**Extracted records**
## BEGIN
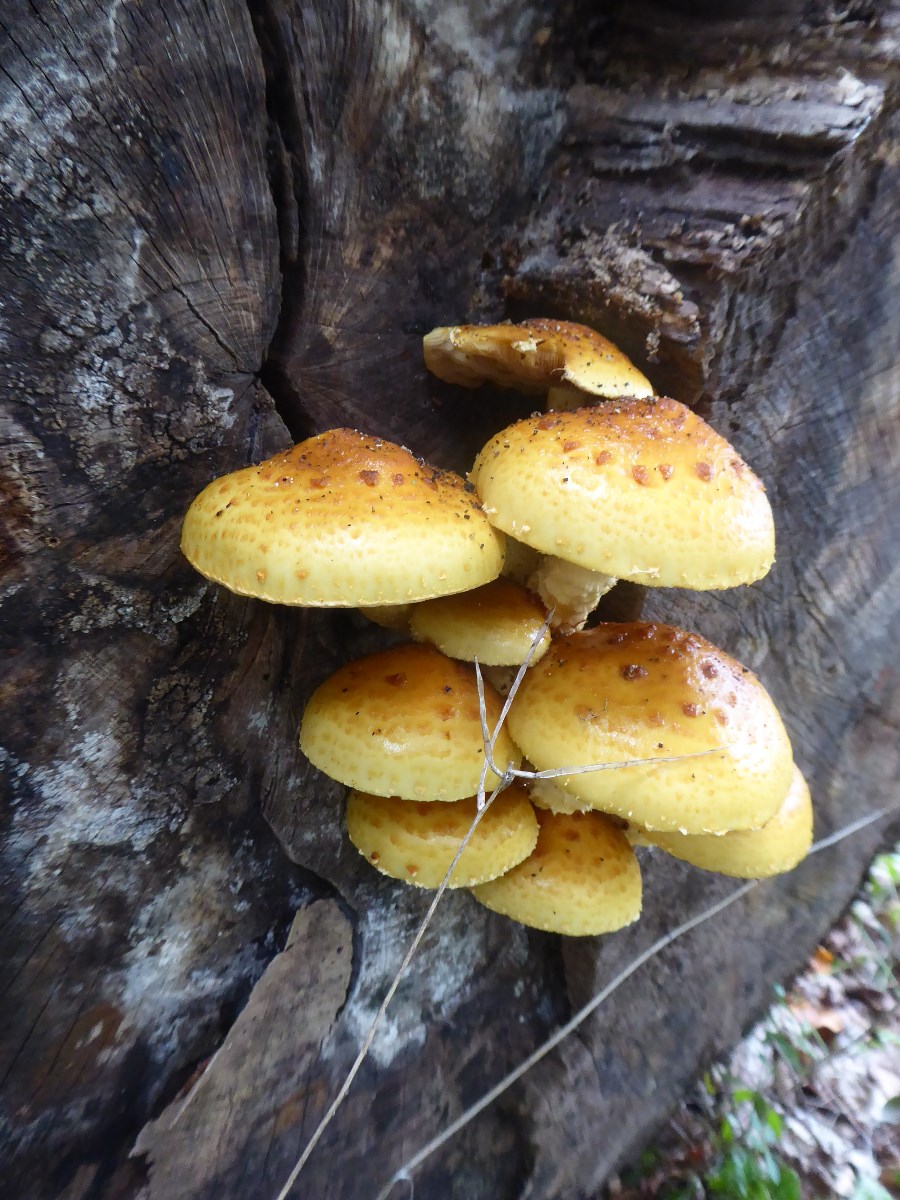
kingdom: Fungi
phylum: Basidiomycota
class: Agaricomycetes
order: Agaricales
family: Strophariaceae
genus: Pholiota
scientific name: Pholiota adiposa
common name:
## END
Copy every line of the rows above word for word, leaving the pictures out of your answer.

kingdom: Fungi
phylum: Basidiomycota
class: Agaricomycetes
order: Agaricales
family: Strophariaceae
genus: Pholiota
scientific name: Pholiota adiposa
common name:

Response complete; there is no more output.